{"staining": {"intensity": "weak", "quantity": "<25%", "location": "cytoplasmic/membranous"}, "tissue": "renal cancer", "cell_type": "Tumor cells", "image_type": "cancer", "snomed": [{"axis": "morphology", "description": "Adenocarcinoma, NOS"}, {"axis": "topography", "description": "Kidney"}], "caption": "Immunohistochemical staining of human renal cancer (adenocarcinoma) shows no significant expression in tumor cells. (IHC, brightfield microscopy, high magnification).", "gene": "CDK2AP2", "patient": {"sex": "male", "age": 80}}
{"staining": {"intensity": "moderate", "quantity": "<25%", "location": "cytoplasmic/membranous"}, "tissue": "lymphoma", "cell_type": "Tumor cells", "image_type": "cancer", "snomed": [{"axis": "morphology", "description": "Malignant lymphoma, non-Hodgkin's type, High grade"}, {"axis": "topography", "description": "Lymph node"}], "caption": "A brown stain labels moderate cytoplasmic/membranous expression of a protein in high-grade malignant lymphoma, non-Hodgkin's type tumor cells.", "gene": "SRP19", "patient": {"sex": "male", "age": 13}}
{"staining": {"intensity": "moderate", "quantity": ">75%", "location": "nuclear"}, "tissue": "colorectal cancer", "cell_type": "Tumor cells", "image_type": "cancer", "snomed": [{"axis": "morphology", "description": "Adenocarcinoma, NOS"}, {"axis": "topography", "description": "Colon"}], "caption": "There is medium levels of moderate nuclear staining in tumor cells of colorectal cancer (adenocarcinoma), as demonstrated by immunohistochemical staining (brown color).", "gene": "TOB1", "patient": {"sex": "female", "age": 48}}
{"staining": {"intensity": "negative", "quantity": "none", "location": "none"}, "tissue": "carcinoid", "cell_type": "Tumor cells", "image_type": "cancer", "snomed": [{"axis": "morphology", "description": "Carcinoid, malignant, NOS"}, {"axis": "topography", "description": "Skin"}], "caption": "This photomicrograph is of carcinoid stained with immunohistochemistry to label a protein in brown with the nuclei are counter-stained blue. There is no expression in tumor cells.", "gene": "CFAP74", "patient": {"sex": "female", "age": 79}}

----

■ **Exercise aim**: From the first line of the listing above to the line that contains "non-Hodgkin's type, High", inclusive, restate every line word for word. Nothing else belongs in the answer.

■ **Task solution**:
{"staining": {"intensity": "weak", "quantity": "<25%", "location": "cytoplasmic/membranous"}, "tissue": "renal cancer", "cell_type": "Tumor cells", "image_type": "cancer", "snomed": [{"axis": "morphology", "description": "Adenocarcinoma, NOS"}, {"axis": "topography", "description": "Kidney"}], "caption": "Immunohistochemical staining of human renal cancer (adenocarcinoma) shows no significant expression in tumor cells. (IHC, brightfield microscopy, high magnification).", "gene": "CDK2AP2", "patient": {"sex": "male", "age": 80}}
{"staining": {"intensity": "moderate", "quantity": "<25%", "location": "cytoplasmic/membranous"}, "tissue": "lymphoma", "cell_type": "Tumor cells", "image_type": "cancer", "snomed": [{"axis": "morphology", "description": "Malignant lymphoma, non-Hodgkin's type, High grade"}, {"axis": "topography", "description": "Lymph node"}], "caption": "A brown stain labels moderate cytoplasmic/membranous expression of a protein in high-grade malignant lymphoma, non-Hodgkin's type tumor cells.", "gene": "SRP19", "patient": {"sex": "male", "age": 13}}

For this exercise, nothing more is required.